Activity
Without including the pictures, copy out every line below.

Collected material
+--
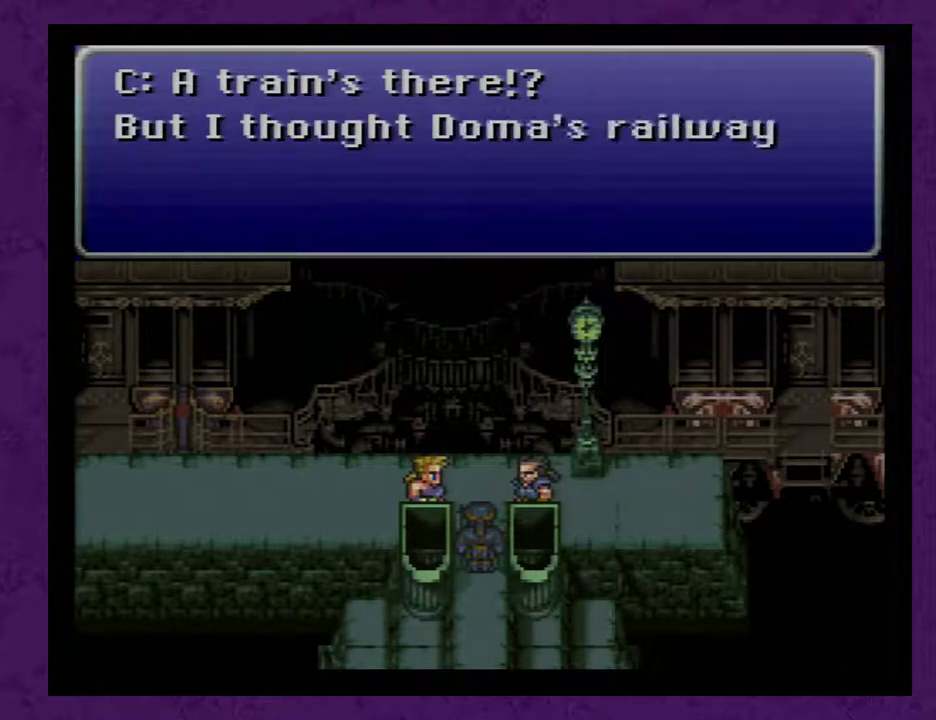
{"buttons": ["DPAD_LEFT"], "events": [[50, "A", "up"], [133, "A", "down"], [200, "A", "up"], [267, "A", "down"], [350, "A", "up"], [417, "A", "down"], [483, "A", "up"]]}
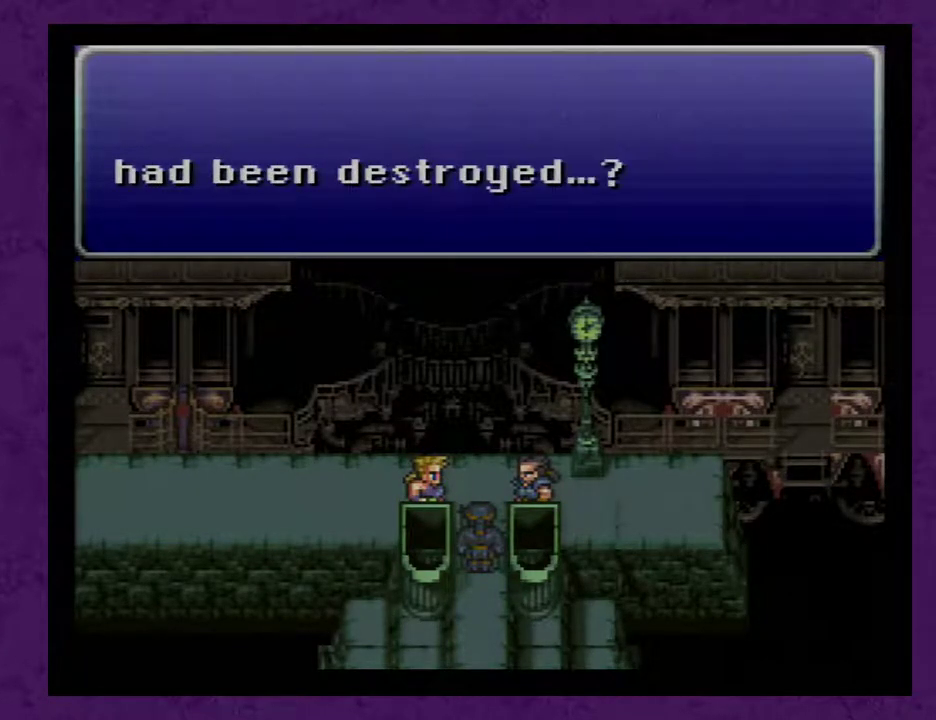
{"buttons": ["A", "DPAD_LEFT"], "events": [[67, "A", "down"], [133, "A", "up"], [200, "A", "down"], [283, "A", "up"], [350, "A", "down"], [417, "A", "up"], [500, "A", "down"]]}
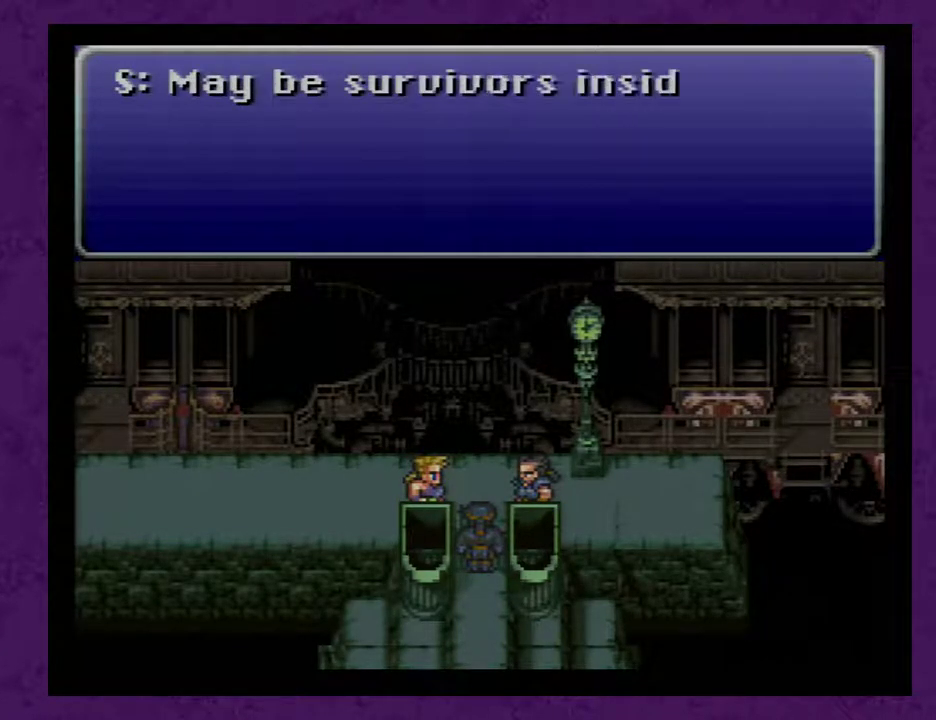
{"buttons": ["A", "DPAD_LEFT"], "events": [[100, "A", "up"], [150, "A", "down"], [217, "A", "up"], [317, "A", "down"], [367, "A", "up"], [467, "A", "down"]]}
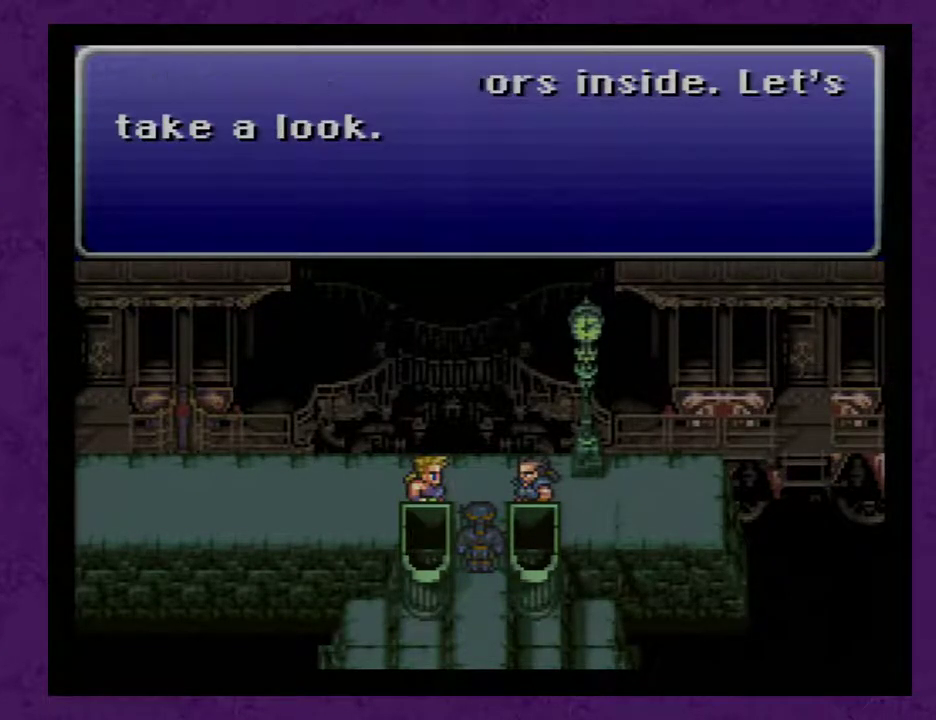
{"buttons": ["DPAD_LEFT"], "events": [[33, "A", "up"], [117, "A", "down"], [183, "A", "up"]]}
+--
Final answer
{"buttons": ["DPAD_LEFT"], "events": [[50, "A", "up"], [133, "A", "down"], [200, "A", "up"], [267, "A", "down"], [350, "A", "up"], [417, "A", "down"], [483, "A", "up"]]}
{"buttons": ["A", "DPAD_LEFT"], "events": [[67, "A", "down"], [133, "A", "up"], [200, "A", "down"], [283, "A", "up"], [350, "A", "down"], [417, "A", "up"], [500, "A", "down"]]}
{"buttons": ["A", "DPAD_LEFT"], "events": [[100, "A", "up"], [150, "A", "down"], [217, "A", "up"], [317, "A", "down"], [367, "A", "up"], [467, "A", "down"]]}
{"buttons": ["DPAD_LEFT"], "events": [[33, "A", "up"], [117, "A", "down"], [183, "A", "up"]]}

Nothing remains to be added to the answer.